サーリネン親子

saarinen

サーリネン(父)
Eliel Saarinen
(1873-1950) 

サーリネン(父)はフィンランドの建築家です。ヘルシンキの中央駅などを手がけました。

1922年、49歳の時にアメリカ合衆国に移住しています。「シカゴトリビューン社」のコンペに参加し、アメリカで高い評価を得たことが移住のきっかけだったようです。コンペの結果は2位でした。その後、学校や教会などを手がけています。

「シカゴトリビューン社」コンペでのサーリネン(父)の評価は、高層ビルのあるべき姿を世界で初めて提示したことによるものです。彼の案には、3段階のセットバックや建物のかたちを量塊として扱うなど、まだ誰も具体化できていなかった手法が先取りされていました。

こうした先進性がフィンランドという地方からの応募案に実現されていたことを、当時の建築界は驚きをもって歓迎したといいます。

彼の建築は近代化が進む当時の社会情勢に鋭敏に反応していたことでしょう。「近代建築」をリードできるだけの新しいヴィジョンを持っていたことを感じさせますね。ちなみに、サーリネン(父)はフランク・ロイド・ライトと同世代の建築家です。

サーリネン(父)の母国フィンランドは19世紀からロシア帝国の属国でした。フィンランドは自国のアイデンティティーを希求しながら、近代化に遅れることを懸念していたのです。こうした難しい社会状況のなかで、1904年ヘルシンキ中央駅のコンペが行われ、サーリネンの案が採用されます。

彼の案は地域主義と国際様式をうまく統合し得る優れたものでしたが、大きな修正が加えられ、10年後に竣工しました。この年、いよいよ第一次大戦が始まることになります。

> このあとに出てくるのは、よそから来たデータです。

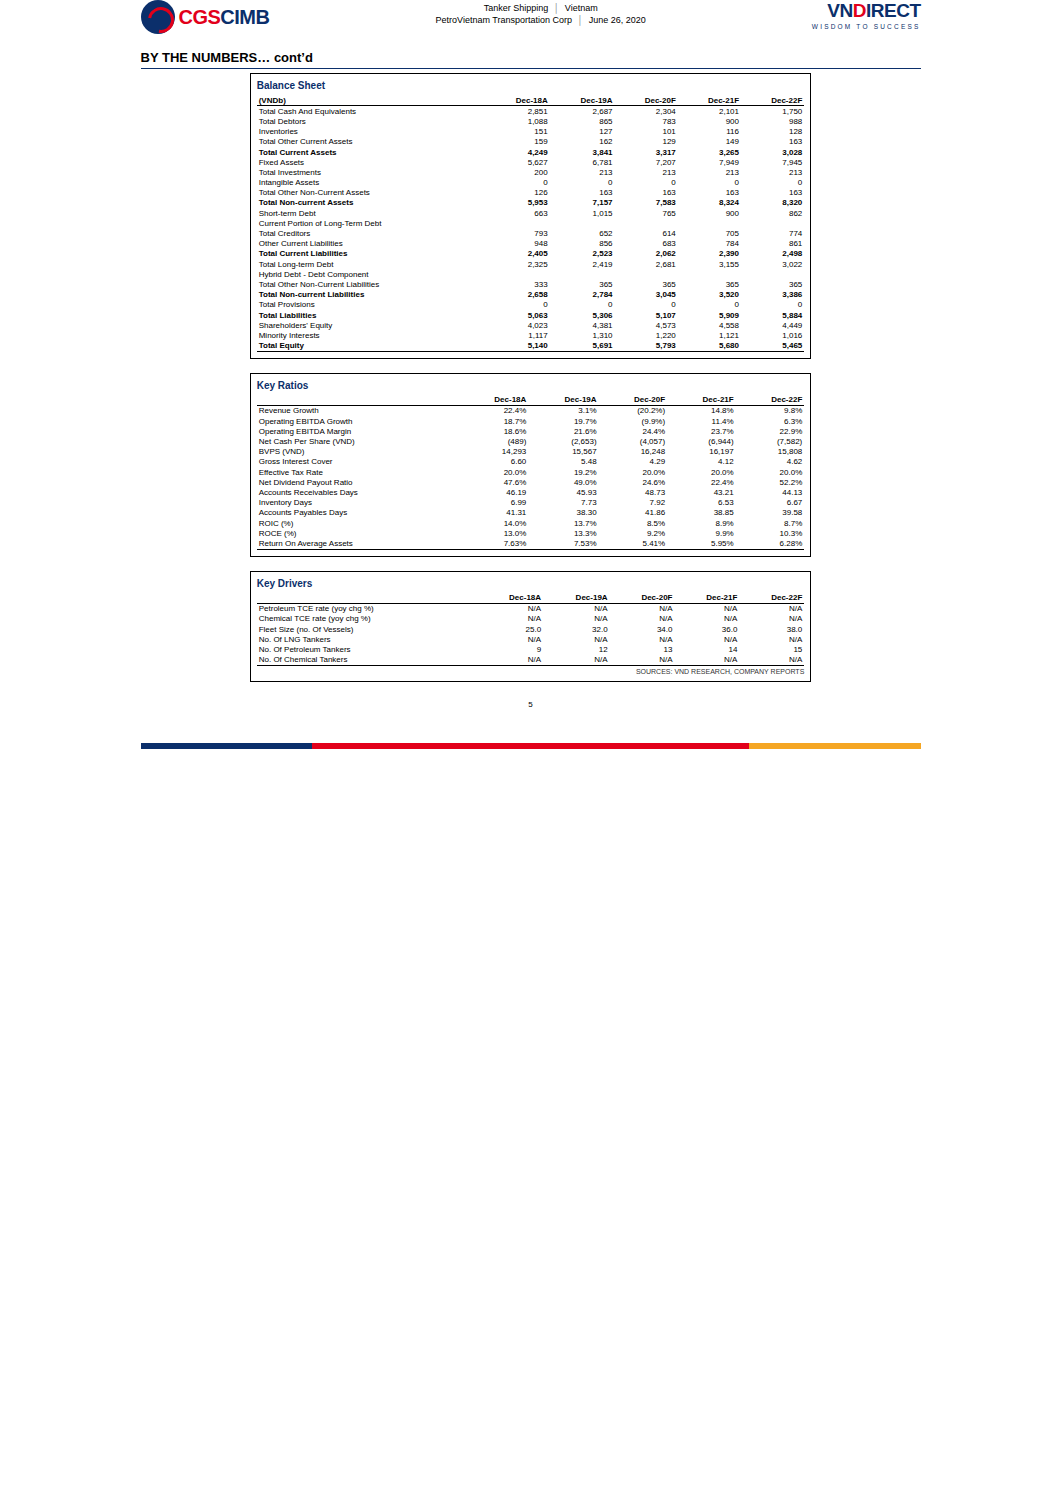CGS CIMB
Tanker Shipping │ Vietnam
PetroVietnam Transportation Corp │ June 26, 2020
VNDIRECT
WISDOM TO SUCCESS
BY THE NUMBERS… cont’d
Balance Sheet
| (VNDb) | Dec-18A | Dec-19A | Dec-20F | Dec-21F | Dec-22F |
| --- | --- | --- | --- | --- | --- |
| Total Cash And Equivalents | 2,851 | 2,687 | 2,304 | 2,101 | 1,750 |
| Total Debtors | 1,088 | 865 | 783 | 900 | 988 |
| Inventories | 151 | 127 | 101 | 116 | 128 |
| Total Other Current Assets | 159 | 162 | 129 | 149 | 163 |
| Total Current Assets | 4,249 | 3,841 | 3,317 | 3,265 | 3,028 |
| Fixed Assets | 5,627 | 6,781 | 7,207 | 7,949 | 7,945 |
| Total Investments | 200 | 213 | 213 | 213 | 213 |
| Intangible Assets | 0 | 0 | 0 | 0 | 0 |
| Total Other Non-Current Assets | 126 | 163 | 163 | 163 | 163 |
| Total Non-current Assets | 5,953 | 7,157 | 7,583 | 8,324 | 8,320 |
| Short-term Debt | 663 | 1,015 | 765 | 900 | 862 |
| Current Portion of Long-Term Debt | | | | | |
| Total Creditors | 793 | 652 | 614 | 705 | 774 |
| Other Current Liabilities | 948 | 856 | 683 | 784 | 861 |
| Total Current Liabilities | 2,405 | 2,523 | 2,062 | 2,390 | 2,498 |
| Total Long-term Debt | 2,325 | 2,419 | 2,681 | 3,155 | 3,022 |
| Hybrid Debt - Debt Component | | | | | |
| Total Other Non-Current Liabilities | 333 | 365 | 365 | 365 | 365 |
| Total Non-current Liabilities | 2,658 | 2,784 | 3,045 | 3,520 | 3,386 |
| Total Provisions | 0 | 0 | 0 | 0 | 0 |
| Total Liabilities | 5,063 | 5,306 | 5,107 | 5,909 | 5,884 |
| Shareholders' Equity | 4,023 | 4,381 | 4,573 | 4,558 | 4,449 |
| Minority Interests | 1,117 | 1,310 | 1,220 | 1,121 | 1,016 |
| Total Equity | 5,140 | 5,691 | 5,793 | 5,680 | 5,465 |
Key Ratios
| | Dec-18A | Dec-19A | Dec-20F | Dec-21F | Dec-22F |
| --- | --- | --- | --- | --- | --- |
| Revenue Growth | 22.4% | 3.1% | (20.2%) | 14.8% | 9.8% |
| Operating EBITDA Growth | 18.7% | 19.7% | (9.9%) | 11.4% | 6.3% |
| Operating EBITDA Margin | 18.6% | 21.6% | 24.4% | 23.7% | 22.9% |
| Net Cash Per Share (VND) | (489) | (2,653) | (4,057) | (6,944) | (7,582) |
| BVPS (VND) | 14,293 | 15,567 | 16,248 | 16,197 | 15,808 |
| Gross Interest Cover | 6.60 | 5.48 | 4.29 | 4.12 | 4.62 |
| Effective Tax Rate | 20.0% | 19.2% | 20.0% | 20.0% | 20.0% |
| Net Dividend Payout Ratio | 47.6% | 49.0% | 24.6% | 22.4% | 52.2% |
| Accounts Receivables Days | 46.19 | 45.93 | 48.73 | 43.21 | 44.13 |
| Inventory Days | 6.99 | 7.73 | 7.92 | 6.53 | 6.67 |
| Accounts Payables Days | 41.31 | 38.30 | 41.86 | 38.85 | 39.58 |
| ROIC (%) | 14.0% | 13.7% | 8.5% | 8.9% | 8.7% |
| ROCE (%) | 13.0% | 13.3% | 9.2% | 9.9% | 10.3% |
| Return On Average Assets | 7.63% | 7.53% | 5.41% | 5.95% | 6.28% |
Key Drivers
| | Dec-18A | Dec-19A | Dec-20F | Dec-21F | Dec-22F |
| --- | --- | --- | --- | --- | --- |
| Petroleum TCE rate (yoy chg %) | N/A | N/A | N/A | N/A | N/A |
| Chemical TCE rate (yoy chg %) | N/A | N/A | N/A | N/A | N/A |
| Fleet Size (no. Of Vessels) | 25.0 | 32.0 | 34.0 | 36.0 | 38.0 |
| No. Of LNG Tankers | N/A | N/A | N/A | N/A | N/A |
| No. Of Petroleum Tankers | 9 | 12 | 13 | 14 | 15 |
| No. Of Chemical Tankers | N/A | N/A | N/A | N/A | N/A |
SOURCES: VND RESEARCH, COMPANY REPORTS
5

サーリネンは37歳のとき、デザイナーの妻との間に将来建築家として名を馳せることになる一人の息子をもうけています。エーロ・サーリネンですね。

サーリネン(息子) 
Eero Saarinen
(1910-1961)

エーロはヘルシンキで生まれ、13歳のとき家族とともに米国に移民しました。建築家の父、デザイナーの母を持つ芸術色の強い環境の中で育てられました。

パリで彫刻を学び、その後米国のイエール大学で建築を学んでいます。卒業してから父の事務所で実務をおぼえ、1951年父が亡くなった時、自分の事務所をもちました。そのときエーロ41歳。それからわずか10年間という短い建築活動で、多くの傑作を実現してゆきます。残念なことに彼は短命だったのです。

エーロが活躍した1950年代の米国は好景気が続く幸福な時代でした。建設技術の進歩も順調で、鉄筋コンクリートの新たな可能性も実現段階にありました。

こうした背景を受けて、エーロの才能が開花してゆくのですね。彼には彫塑的デザイン気質がありました。鉄筋コンクリートよる「TWA空港ターミナルビル」はその真骨頂を示すものでしょう。この建築はアメリカの勢いを代表する近代建築の金字塔になりました。

大学で知り合ったイームズと組んで家具のデザインも行っています。

エーロの元からは、ケヴィン・ローチのような彼の精神を引き継ぐ優秀な弟子が輩出しました。